Catania, ad Economia Aziendale l’Università è capovolta

Al corso di laurea in Economia Aziendale a Catania, questa filosofia di “Università Capovolta” è presente da alcuni anni, nonostante il corso, come tanti altri in Ateneo, soffra di alcune criticità strutturali non immediatamente superabili, ad esempio la presenza di un numero elevato di studenti fuori corso per via del ritardo negli studi di molti allievi. Quelli in corso, però, hanno sovente alcune occasioni straordinarie di crescita personale e di maturazione di nuove competenze. Come gli studenti dell’insegnamento di Economia e gestione delle Imprese tenuto dal prof. Rosario Faraci, che è pure presidente del corso di laurea.

 

Al cospetto di una giuria esterna formata da imprenditori, giornalisti, startuppers e commercialisti, gli allievi del prof. Faraci si sfideranno “all’ultimo voto” lunedi 19 e martedì 20 dicembre in un “Contest di idee” in cui saranno presentati i progetti di impresa cui i ragazzi (studenti di secondo anno) hanno lavorato nelle ultime settimane del corso. Trentacinque team in tutto per un totale di 163 studenti. 

 

Venti squadre hanno scelto di occuparsi dell’impresa che ancora non c’ècioè della start up, con idee di business nuove ed anche originali. Le rimanenti hanno invece optato per lo sviluppo del business di imprese esistenti, la maggior parte siciliane ma anche qualche rinomata azienda nazionale.
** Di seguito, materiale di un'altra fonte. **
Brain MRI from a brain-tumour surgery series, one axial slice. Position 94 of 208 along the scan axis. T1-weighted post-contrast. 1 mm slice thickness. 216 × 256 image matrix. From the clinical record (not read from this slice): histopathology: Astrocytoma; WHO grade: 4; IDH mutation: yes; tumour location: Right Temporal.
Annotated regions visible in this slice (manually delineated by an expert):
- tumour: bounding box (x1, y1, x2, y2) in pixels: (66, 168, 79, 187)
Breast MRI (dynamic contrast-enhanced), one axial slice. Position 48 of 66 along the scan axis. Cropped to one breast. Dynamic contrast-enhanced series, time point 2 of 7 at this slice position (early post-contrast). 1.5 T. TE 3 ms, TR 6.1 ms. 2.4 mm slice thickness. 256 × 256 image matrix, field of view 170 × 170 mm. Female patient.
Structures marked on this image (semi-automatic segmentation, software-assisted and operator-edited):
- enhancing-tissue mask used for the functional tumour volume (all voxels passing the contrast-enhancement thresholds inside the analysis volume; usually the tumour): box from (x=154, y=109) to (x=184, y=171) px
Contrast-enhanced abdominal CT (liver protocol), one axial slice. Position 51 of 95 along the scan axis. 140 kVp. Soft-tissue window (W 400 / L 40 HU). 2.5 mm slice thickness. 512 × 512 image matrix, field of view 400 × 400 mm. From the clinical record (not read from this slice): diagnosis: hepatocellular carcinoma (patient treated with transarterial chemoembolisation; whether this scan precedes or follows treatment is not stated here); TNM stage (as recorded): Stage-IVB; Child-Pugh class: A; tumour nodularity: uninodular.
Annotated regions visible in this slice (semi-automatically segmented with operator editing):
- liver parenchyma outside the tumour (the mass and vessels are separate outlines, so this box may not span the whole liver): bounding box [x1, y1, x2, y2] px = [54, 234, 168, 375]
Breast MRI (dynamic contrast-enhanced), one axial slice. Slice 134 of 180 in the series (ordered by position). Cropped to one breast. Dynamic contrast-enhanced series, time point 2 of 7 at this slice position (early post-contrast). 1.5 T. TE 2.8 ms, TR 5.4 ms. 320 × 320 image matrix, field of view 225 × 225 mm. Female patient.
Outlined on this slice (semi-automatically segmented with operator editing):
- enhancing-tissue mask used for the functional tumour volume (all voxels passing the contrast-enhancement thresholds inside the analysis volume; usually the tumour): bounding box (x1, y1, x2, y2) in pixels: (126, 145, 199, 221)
Anche con l’aiuto dell’associazione studentesca Youthub che ha dedicato loro un pomeriggio di mentoring, dentro i progetti gli universitari hanno riversato in modo pratico tutte le conoscenze acquisite durante il corso fra lezioni, testimonianze di imprenditori, seminari di approfondimento e occasioni di didattica a distanza anche con l’ausilio di youtube e facebook. 

 

Mercoledì 21 ci sarà una grande festa di chiusura del corso con la presenza di tutti gli imprenditori, i manager e i professionisti intervenuti durante il semestre.

 

E’ una didattica moderna ed innovativa – dichiara il prof. Faraci – che coniuga la voglia di sapere dei ragazzi con la loro innata capacità di usare i nuovi strumenti multimediali. Si fanno tante cose in aula e fuori dall’aula, ma lo statuto epistemico dell’insegnamento però rimane il medesimo di sempre. Il mio compito è insegnare come si fa impresa, studiando tutte gli aspetti della vita delle imprese, siano esse start up, imprese mature o aziende in crisi”.